Treatment strategies

In clinical practice, Dr. Narayanaswami employs the newer drugs in patients who have failed older drugs, or who experience intolerable side effects. An important consideration is how long to wait before determining a failure on previous therapies. Her current inclination is to treat earlier, which leads her to consider newer drugs at 2 years after disease onset, or after 1 year if the patient has had no improvement at all. She would consider the therapies as first-line therapies in patients for whom she doesn’t feel comfortable prescribing older medications, often older or more frail patients, or patients at any age when comorbidities might contraindicate glucocorticoids.

During the Q&A session after the talk, an attendee asked Dr. Narayanaswami what she does when payers balk at paying for new drugs. She noted that payers don’t necessarily have a specific number of months in mind for patients who are quite sick. “They just want somebody to try something. That has been my experience,” she said. She also goes peer-to-peer when disputing coverage. “Sometimes you can convince them on a peer-to-peer [basis] because they don’t really know myasthenia gravis.”
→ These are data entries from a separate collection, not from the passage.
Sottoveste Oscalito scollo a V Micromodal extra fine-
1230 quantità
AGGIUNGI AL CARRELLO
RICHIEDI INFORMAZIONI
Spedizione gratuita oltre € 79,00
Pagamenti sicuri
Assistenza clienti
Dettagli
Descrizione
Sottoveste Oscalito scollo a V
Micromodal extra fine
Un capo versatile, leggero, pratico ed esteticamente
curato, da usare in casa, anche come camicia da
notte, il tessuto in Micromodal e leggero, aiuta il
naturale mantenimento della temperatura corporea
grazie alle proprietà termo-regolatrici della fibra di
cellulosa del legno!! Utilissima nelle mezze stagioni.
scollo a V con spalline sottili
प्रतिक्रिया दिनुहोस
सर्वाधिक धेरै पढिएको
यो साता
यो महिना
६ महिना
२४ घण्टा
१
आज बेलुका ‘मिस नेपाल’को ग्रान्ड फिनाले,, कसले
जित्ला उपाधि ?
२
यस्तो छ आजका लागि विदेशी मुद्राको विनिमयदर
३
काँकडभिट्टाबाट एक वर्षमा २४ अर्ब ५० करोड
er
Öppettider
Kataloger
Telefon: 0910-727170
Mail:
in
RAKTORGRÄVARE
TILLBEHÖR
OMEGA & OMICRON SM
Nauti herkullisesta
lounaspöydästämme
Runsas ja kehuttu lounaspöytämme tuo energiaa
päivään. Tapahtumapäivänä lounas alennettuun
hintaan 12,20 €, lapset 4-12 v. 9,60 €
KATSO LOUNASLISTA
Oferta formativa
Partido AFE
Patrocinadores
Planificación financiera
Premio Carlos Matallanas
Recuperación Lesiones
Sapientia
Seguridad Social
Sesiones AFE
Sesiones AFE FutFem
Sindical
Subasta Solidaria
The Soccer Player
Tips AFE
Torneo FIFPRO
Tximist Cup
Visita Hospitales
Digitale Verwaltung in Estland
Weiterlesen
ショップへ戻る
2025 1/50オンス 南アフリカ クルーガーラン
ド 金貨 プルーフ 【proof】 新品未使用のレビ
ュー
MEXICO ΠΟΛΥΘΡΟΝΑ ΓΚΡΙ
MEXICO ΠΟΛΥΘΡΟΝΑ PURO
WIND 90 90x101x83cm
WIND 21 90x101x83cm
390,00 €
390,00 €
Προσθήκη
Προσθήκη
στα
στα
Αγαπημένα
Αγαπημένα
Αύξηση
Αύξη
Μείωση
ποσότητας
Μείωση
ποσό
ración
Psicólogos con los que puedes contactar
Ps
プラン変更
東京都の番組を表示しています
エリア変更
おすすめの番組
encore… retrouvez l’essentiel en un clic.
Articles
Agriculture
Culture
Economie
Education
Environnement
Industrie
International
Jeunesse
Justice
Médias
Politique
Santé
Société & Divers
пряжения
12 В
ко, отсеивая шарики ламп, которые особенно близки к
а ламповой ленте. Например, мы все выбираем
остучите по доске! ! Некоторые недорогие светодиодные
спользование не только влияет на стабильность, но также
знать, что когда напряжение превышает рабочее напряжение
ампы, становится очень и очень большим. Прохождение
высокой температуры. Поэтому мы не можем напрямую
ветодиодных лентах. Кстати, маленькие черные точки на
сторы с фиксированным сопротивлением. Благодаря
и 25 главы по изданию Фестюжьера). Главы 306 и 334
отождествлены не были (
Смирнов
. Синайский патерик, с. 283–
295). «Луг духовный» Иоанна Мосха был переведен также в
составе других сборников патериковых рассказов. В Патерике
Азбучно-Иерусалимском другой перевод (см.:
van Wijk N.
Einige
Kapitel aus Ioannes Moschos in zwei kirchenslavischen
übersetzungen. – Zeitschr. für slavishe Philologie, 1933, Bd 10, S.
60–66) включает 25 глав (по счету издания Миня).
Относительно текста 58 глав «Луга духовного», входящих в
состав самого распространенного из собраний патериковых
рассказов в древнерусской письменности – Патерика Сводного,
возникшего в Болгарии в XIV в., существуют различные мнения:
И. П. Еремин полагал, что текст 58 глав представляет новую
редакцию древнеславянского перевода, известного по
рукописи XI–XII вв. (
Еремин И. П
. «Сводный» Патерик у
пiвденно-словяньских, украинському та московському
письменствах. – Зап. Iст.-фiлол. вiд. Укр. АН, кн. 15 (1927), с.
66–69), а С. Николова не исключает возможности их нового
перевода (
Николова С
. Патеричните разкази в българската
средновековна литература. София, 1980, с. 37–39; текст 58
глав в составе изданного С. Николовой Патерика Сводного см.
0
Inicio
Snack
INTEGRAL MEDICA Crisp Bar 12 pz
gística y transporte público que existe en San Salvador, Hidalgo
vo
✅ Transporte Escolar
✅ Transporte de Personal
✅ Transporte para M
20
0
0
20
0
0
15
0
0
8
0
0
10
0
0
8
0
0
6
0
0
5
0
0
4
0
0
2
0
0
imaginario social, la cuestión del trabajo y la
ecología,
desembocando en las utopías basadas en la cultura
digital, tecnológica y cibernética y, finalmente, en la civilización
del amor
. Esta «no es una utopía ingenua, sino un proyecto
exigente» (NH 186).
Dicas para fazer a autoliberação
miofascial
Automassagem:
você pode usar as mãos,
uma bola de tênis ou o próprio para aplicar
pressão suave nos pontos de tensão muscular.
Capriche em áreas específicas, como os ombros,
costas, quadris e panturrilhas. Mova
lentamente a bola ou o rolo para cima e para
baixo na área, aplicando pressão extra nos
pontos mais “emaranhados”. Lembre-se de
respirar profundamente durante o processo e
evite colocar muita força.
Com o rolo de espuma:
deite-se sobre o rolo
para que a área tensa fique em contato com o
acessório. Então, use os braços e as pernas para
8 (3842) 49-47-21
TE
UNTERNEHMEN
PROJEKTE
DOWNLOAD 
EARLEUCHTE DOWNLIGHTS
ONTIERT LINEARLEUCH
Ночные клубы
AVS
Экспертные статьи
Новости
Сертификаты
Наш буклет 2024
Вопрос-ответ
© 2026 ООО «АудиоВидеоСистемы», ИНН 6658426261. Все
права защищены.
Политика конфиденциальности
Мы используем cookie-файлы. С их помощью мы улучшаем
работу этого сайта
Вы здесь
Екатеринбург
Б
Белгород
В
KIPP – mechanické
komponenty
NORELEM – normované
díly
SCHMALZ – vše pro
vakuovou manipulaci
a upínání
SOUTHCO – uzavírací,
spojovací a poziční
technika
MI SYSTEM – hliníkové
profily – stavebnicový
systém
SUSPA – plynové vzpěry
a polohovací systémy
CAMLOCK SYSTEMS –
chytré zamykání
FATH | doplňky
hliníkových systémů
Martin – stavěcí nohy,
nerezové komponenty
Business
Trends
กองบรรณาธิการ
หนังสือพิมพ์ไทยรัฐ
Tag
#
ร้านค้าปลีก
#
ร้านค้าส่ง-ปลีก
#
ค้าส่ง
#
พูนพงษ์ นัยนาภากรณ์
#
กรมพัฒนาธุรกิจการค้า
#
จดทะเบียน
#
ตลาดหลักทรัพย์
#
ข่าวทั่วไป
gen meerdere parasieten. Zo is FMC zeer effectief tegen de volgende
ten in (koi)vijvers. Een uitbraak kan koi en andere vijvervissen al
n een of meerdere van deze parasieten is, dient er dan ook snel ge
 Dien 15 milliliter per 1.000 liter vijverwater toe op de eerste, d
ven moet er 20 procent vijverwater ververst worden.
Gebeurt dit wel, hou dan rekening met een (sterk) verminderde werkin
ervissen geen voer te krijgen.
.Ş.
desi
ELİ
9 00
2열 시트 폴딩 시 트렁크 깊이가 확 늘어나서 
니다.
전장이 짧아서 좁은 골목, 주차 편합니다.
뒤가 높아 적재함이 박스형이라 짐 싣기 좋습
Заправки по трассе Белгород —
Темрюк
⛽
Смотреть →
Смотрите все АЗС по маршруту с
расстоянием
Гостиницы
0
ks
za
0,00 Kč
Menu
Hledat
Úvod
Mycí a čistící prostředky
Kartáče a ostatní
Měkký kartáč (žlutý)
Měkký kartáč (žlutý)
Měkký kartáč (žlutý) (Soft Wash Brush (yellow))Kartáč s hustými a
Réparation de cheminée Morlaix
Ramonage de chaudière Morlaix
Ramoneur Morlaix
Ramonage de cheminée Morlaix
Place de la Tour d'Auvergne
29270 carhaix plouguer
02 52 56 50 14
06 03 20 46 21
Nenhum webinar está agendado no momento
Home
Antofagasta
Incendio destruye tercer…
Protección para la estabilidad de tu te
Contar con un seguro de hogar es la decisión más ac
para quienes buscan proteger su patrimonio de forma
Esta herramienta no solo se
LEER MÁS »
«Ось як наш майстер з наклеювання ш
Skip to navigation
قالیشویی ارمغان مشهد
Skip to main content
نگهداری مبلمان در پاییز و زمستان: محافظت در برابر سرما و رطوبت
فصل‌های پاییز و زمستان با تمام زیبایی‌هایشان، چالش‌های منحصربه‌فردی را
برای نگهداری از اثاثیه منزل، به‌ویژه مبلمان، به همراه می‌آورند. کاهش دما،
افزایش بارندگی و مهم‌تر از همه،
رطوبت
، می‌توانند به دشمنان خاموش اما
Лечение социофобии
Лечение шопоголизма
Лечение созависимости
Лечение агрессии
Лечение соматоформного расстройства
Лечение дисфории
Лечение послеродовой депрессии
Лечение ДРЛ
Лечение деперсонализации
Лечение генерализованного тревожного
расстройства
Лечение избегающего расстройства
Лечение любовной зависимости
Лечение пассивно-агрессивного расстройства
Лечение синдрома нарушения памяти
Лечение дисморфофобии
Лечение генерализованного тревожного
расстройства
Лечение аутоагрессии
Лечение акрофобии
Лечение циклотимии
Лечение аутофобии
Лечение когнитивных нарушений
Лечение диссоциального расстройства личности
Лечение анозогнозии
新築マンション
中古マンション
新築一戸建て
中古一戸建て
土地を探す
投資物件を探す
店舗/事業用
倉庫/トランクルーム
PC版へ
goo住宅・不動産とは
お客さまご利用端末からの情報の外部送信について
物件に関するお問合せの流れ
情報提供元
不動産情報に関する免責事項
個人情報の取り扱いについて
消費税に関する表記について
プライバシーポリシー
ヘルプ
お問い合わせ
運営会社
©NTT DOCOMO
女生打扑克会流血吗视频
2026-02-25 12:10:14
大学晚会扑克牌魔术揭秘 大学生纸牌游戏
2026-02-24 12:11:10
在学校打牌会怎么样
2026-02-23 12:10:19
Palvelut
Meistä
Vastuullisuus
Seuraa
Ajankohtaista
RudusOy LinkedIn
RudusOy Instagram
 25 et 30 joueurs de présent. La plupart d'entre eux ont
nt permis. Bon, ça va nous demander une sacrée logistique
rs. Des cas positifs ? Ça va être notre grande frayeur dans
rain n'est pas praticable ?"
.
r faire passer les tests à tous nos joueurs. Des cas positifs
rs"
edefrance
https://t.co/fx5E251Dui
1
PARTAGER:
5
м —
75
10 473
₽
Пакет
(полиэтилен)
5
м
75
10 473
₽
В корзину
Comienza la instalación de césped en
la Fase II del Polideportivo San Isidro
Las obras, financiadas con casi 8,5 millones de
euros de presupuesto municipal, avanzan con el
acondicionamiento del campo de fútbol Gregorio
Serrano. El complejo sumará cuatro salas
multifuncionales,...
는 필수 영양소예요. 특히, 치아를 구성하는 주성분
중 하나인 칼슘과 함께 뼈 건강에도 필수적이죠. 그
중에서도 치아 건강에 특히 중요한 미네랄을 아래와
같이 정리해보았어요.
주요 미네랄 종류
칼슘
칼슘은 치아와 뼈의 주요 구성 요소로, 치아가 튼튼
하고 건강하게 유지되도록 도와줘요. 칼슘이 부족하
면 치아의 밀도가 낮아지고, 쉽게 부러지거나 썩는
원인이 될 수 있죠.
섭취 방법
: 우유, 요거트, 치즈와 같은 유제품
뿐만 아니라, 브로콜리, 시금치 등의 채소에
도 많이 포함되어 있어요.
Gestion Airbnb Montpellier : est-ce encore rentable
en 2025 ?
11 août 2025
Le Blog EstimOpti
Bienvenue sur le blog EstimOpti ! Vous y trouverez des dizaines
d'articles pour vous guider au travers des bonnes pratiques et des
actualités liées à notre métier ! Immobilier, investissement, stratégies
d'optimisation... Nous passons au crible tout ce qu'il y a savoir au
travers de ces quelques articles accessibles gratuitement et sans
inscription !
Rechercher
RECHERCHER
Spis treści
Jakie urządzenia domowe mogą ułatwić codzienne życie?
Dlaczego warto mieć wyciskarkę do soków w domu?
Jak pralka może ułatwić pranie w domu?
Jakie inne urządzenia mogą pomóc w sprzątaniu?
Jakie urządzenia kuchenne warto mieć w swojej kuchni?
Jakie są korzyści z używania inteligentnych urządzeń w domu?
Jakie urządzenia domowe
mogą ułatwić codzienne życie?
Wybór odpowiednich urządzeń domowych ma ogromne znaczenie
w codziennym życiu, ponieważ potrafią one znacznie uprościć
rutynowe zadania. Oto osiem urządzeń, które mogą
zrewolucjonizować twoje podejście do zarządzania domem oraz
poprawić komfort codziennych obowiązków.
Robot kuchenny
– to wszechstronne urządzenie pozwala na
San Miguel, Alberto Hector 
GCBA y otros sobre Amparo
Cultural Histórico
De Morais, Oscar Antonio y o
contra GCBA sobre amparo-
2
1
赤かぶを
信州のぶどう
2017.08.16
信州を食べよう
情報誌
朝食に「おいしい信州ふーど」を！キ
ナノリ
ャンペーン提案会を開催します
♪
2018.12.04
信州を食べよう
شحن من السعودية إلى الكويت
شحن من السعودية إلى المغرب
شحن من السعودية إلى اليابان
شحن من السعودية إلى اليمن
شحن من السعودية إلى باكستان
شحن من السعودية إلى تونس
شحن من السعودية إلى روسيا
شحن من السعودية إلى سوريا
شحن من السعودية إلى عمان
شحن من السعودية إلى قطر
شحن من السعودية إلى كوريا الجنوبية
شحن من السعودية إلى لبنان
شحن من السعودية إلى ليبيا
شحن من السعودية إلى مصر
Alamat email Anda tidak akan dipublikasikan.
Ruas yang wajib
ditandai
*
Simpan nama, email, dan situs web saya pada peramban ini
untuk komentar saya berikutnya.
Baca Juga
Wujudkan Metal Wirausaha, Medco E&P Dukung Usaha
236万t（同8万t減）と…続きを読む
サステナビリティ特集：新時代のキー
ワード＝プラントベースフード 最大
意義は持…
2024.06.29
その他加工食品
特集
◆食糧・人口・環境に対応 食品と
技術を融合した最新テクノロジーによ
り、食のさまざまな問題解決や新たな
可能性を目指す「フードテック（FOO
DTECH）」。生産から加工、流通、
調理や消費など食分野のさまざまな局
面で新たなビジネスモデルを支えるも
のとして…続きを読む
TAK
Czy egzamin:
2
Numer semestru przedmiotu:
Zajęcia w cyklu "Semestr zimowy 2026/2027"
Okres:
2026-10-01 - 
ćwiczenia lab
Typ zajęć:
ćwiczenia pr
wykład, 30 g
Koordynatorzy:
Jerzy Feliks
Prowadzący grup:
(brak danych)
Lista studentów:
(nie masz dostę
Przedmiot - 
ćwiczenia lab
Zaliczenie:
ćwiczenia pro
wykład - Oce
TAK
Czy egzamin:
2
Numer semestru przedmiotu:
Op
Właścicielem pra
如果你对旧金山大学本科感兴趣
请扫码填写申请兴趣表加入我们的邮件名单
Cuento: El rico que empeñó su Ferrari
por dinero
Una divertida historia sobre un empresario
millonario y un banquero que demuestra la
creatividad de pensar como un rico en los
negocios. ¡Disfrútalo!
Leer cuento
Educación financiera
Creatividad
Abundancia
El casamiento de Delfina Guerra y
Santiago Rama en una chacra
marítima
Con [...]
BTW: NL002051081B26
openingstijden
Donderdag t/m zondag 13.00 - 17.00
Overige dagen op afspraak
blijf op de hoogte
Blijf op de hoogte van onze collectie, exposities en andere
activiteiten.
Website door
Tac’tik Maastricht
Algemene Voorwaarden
Another questioner wondered if clinical trials have been done or are in progress to demonstrate that earlier treatment can lead to better results. Dr. Narayanaswami responded that several observational trials are looking at the question. “It’s challenging because sometimes we don’t know the time from diagnosis. We know the first time they came in, which is not necessarily the same as the time from diagnosis, and sometimes that can be hard to get. And, again, it’s observational data, which can be dirty,” she said.

Dr. Narayanaswami disclosed ties with Alexion, Argenx, Dianthus, GSK, Janssen, Patient Centered Outcomes Research Institute, Sanofi, and UCB.